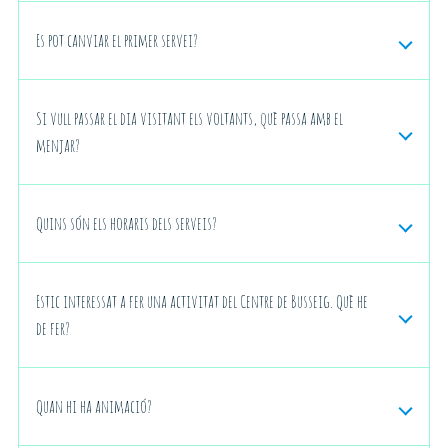
Es pot canviar el primer servei?
Si vull passar el dia visitant els voltants, què passa amb el
menjar?
Quins són els horaris dels serveis?
Estic interessat a fer una activitat del Centre de Busseig. Què he
de fer?
info@montjoi.com
Quan hi ha animació?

..............................

▶ [PROBLEM DETAILS] Only the lines from the one containing "Si vull passar" through the end of the records above belong in the output, each exactly as it stands, both ends included.

▶ [RESPONSE]
Si vull passar el dia visitant els voltants, què passa amb el
menjar?
Quins són els horaris dels serveis?
Estic interessat a fer una activitat del Centre de Busseig. Què he
de fer?
info@montjoi.com
Quan hi ha animació?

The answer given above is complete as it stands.